SMART Global Holdings, Inc. (SGH:US, “SGH”) relied on its subsidiary SMART Brazil for 62% of its 2018 revenue. This revenue was only possible because of a tax incentive for which SMART Brazil no longer qualifies. We show that management was not clear with investors about the grave risk Brazil posed to continued SGH profits before it happened and, even more appalling, did not adequately update investors after it happened on July 1, 2019.
SGH management still has not been clear about the severity of the adverse events in Brazil.
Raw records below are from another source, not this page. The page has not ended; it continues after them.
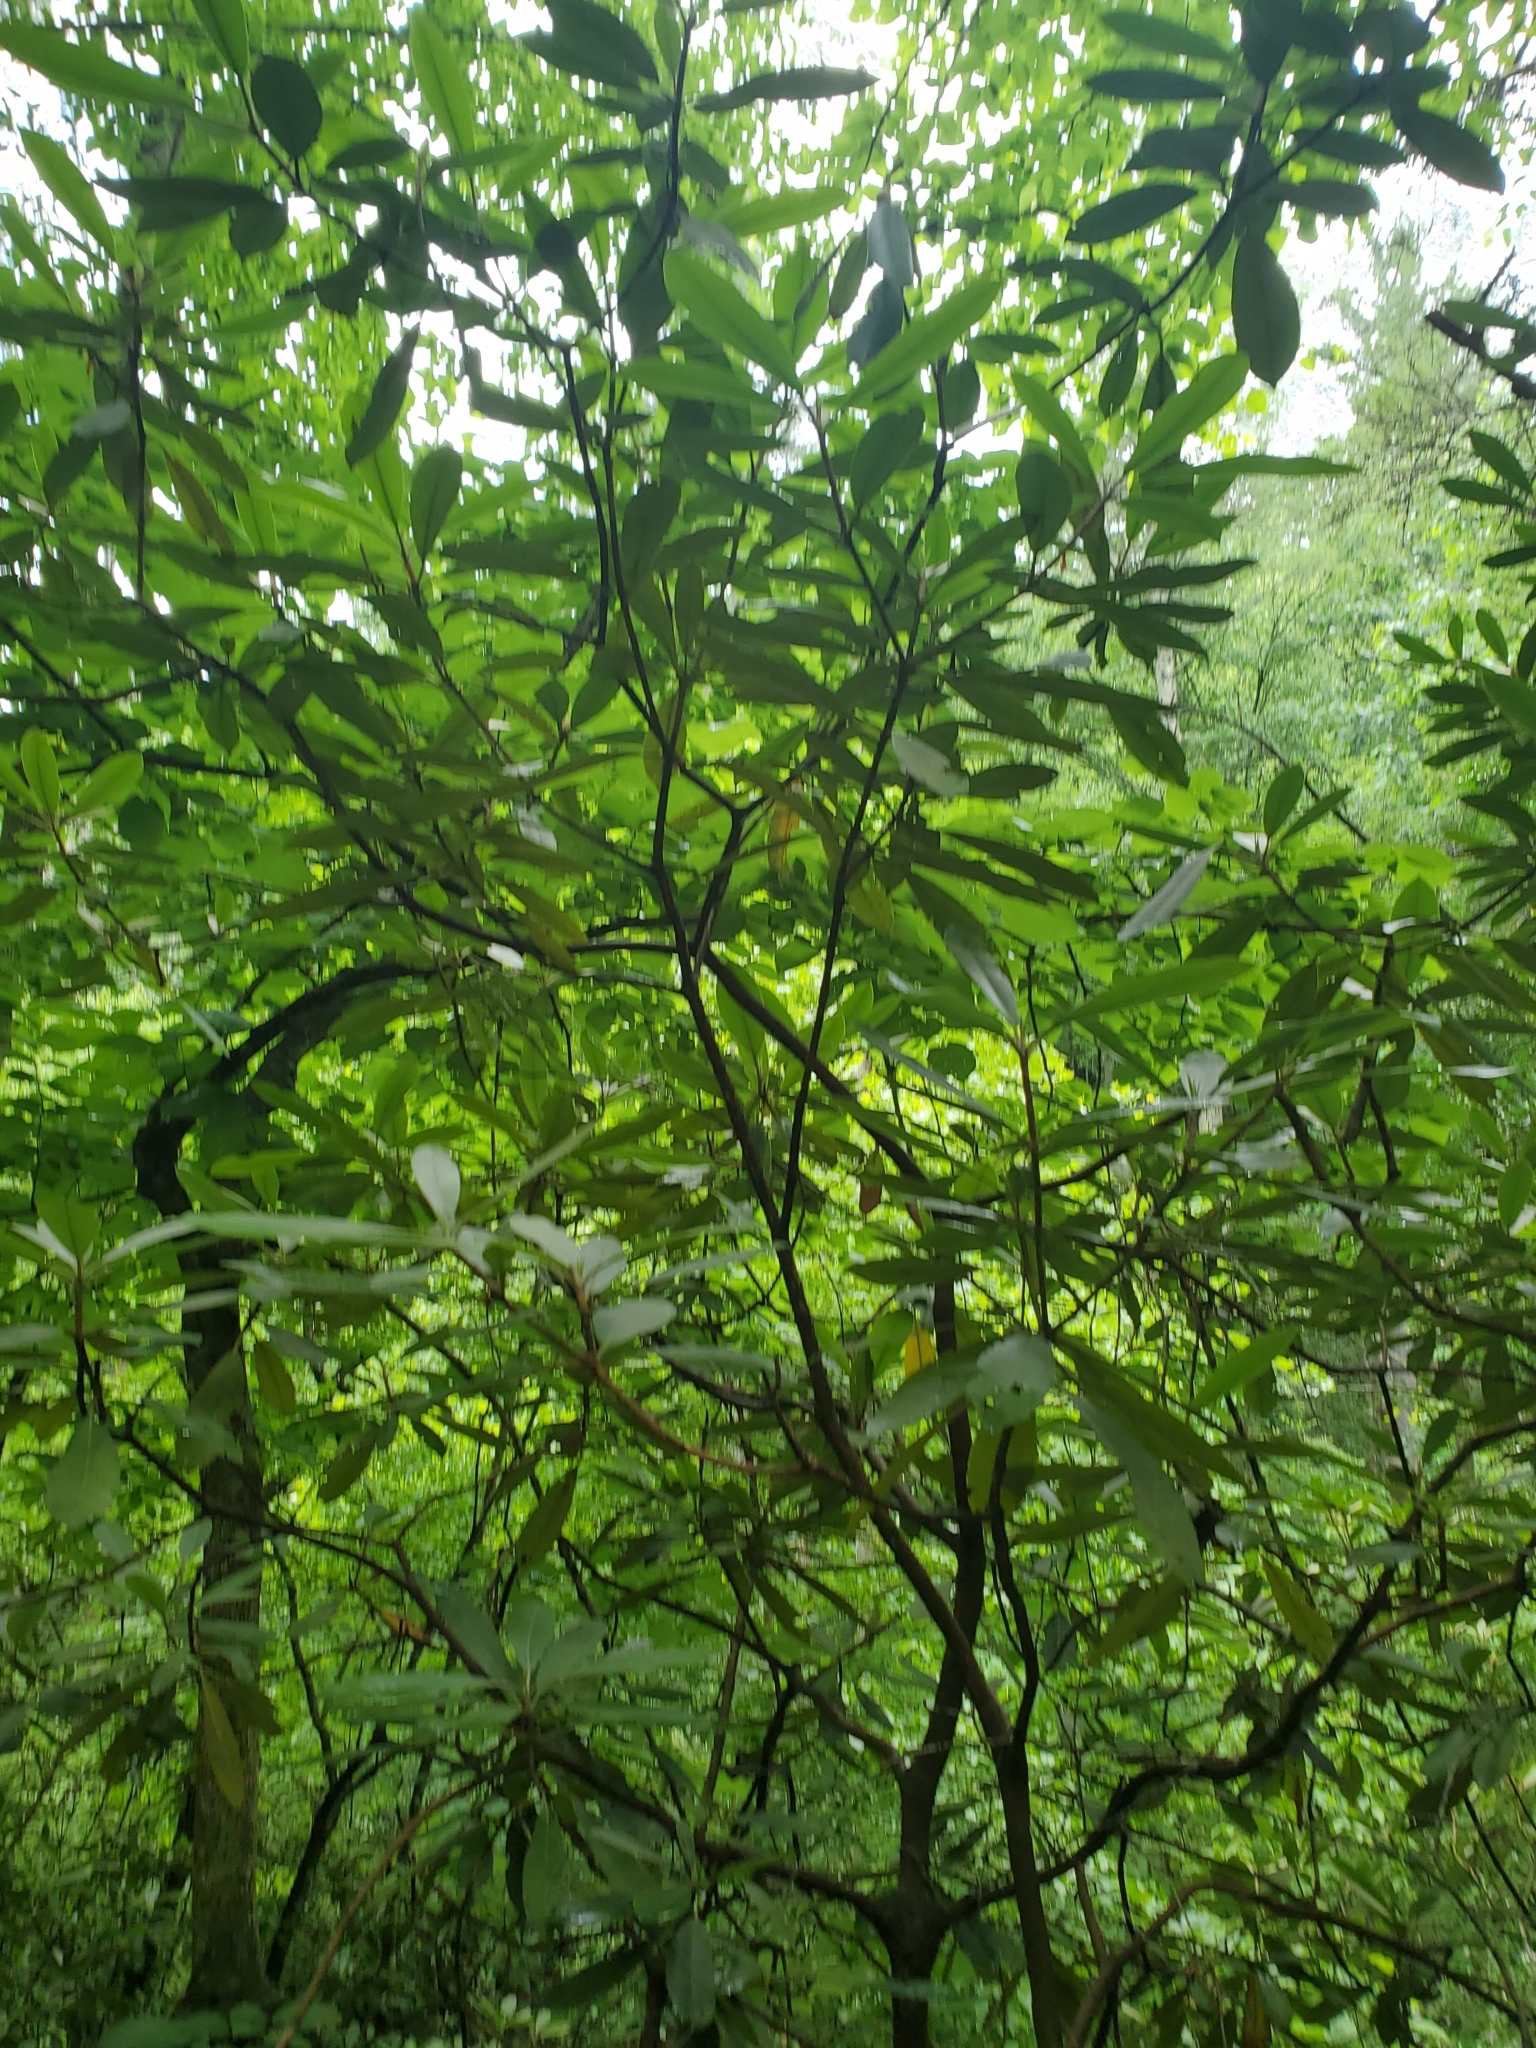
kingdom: Plantae
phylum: Tracheophyta
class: Magnoliopsida
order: Ericales
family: Ericaceae
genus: Rhododendron
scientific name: Rhododendron maximum
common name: Great rhododendron
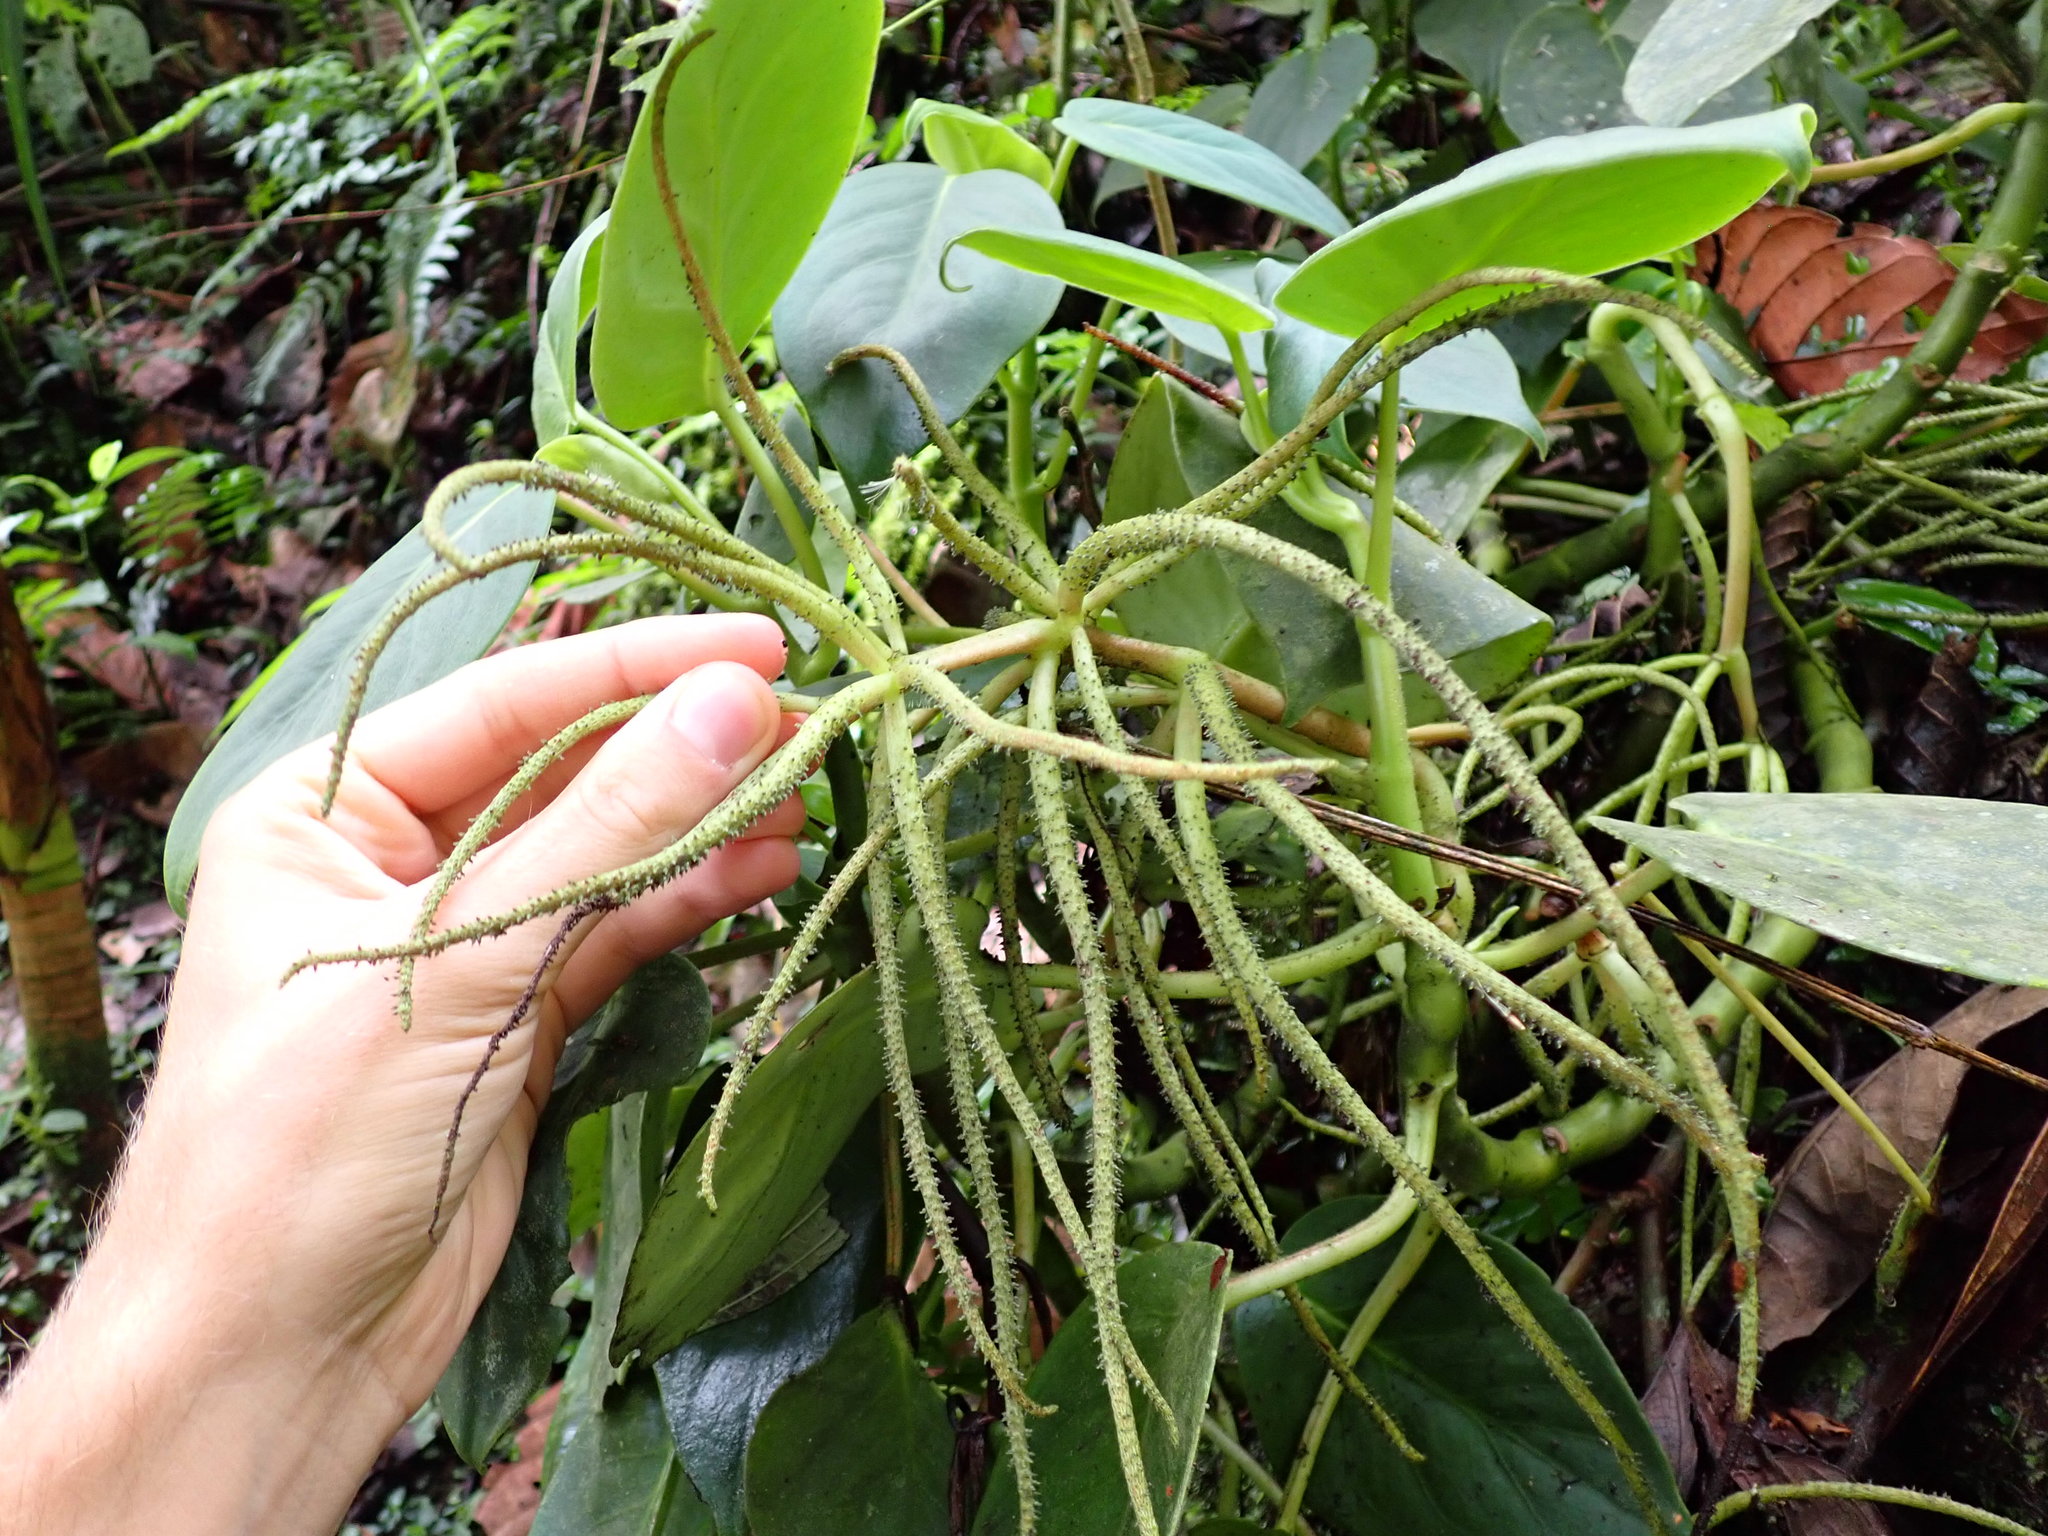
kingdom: Plantae
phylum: Tracheophyta
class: Magnoliopsida
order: Piperales
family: Piperaceae
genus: Peperomia
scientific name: Peperomia striata
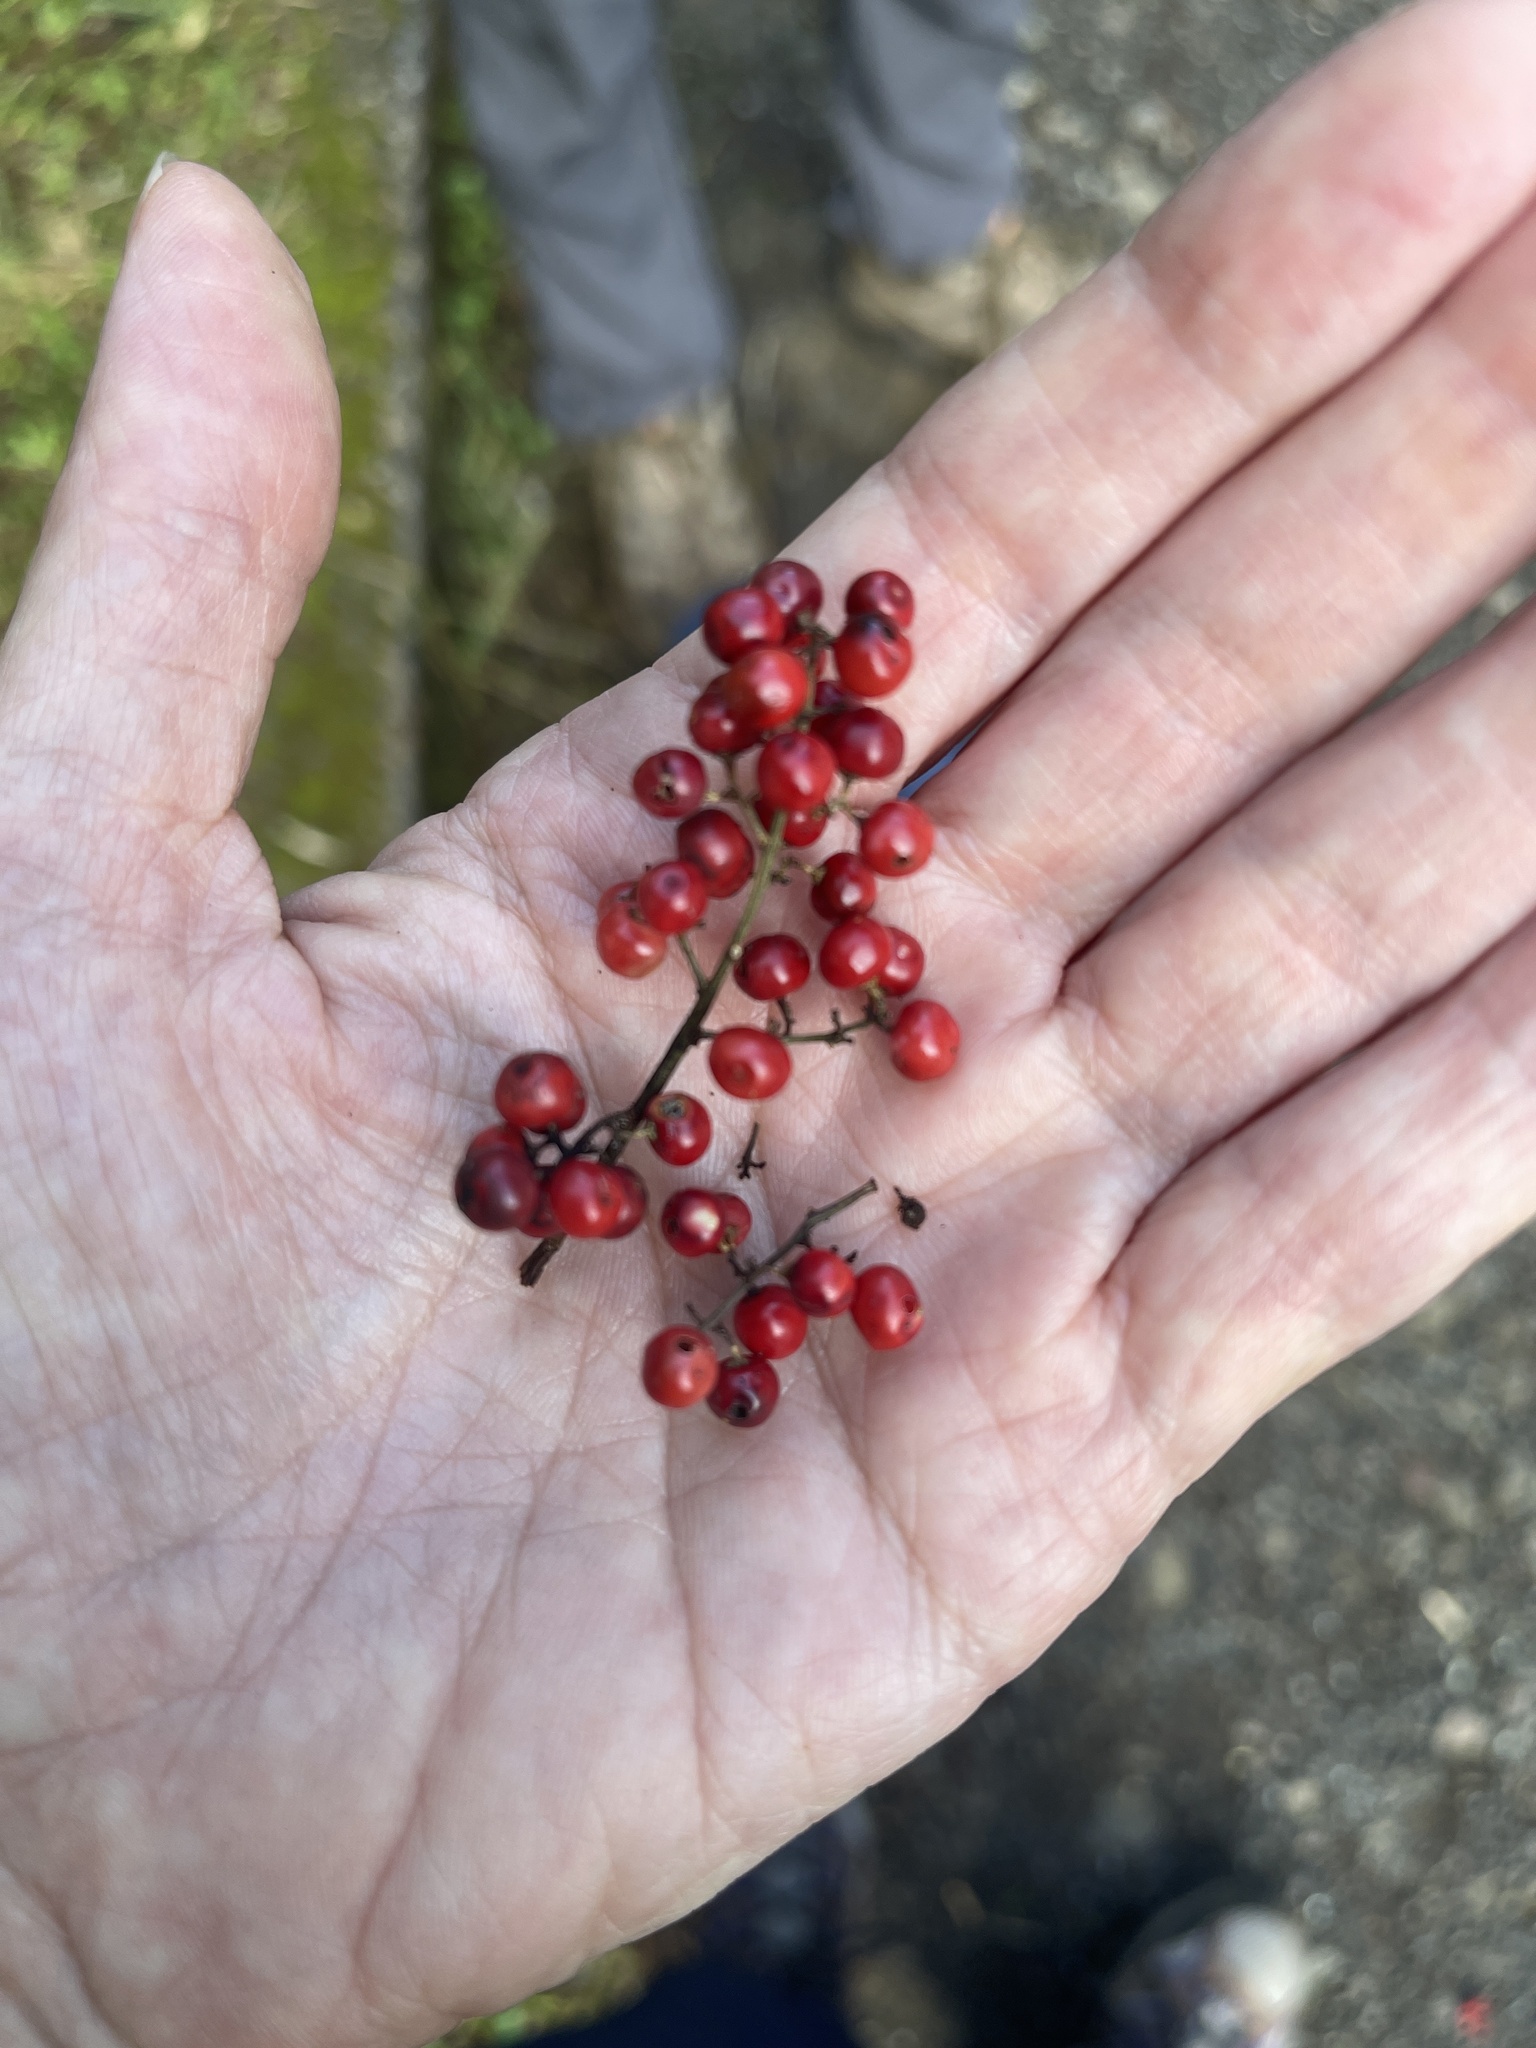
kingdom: Plantae
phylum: Tracheophyta
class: Magnoliopsida
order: Sapindales
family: Anacardiaceae
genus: Schinus
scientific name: Schinus terebinthifolia
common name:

Our extensive analysis and on-the-ground due diligence in Brazil and India reveal that SGH’s new strategy and recent acquisitions won’t replace that lost profit margin.
One recent SGH acquisition, InForce, had been owned by two SGH directors and Chairman/CEO Ajay Shah, who personally profited $5 million from the deal. Moreover, according to Indian filings that we pulled, SGH paid $12 million, or over 13x sales for this de minimis business that appears to be only accretive to insiders rather than shareholders. This related-party transaction puts a spotlight on Shah’s complete control over SGH. He is Founding Managing Partner of SGH’s controlling shareholder, Silver Lake Sumeru, which with Silver Lake owns over 40% of SGH shares. Shah also sits on one of the two boards that oversee Silver Lake Sumeru’s investment.
SGH’s short life post-IPO can be characterized by aggressive leverage, asset stripping, and cash sweeping, dumping the husk onto public markets. Crippled by the loss of the subsidy in Brazil, SGH is no longer smart money.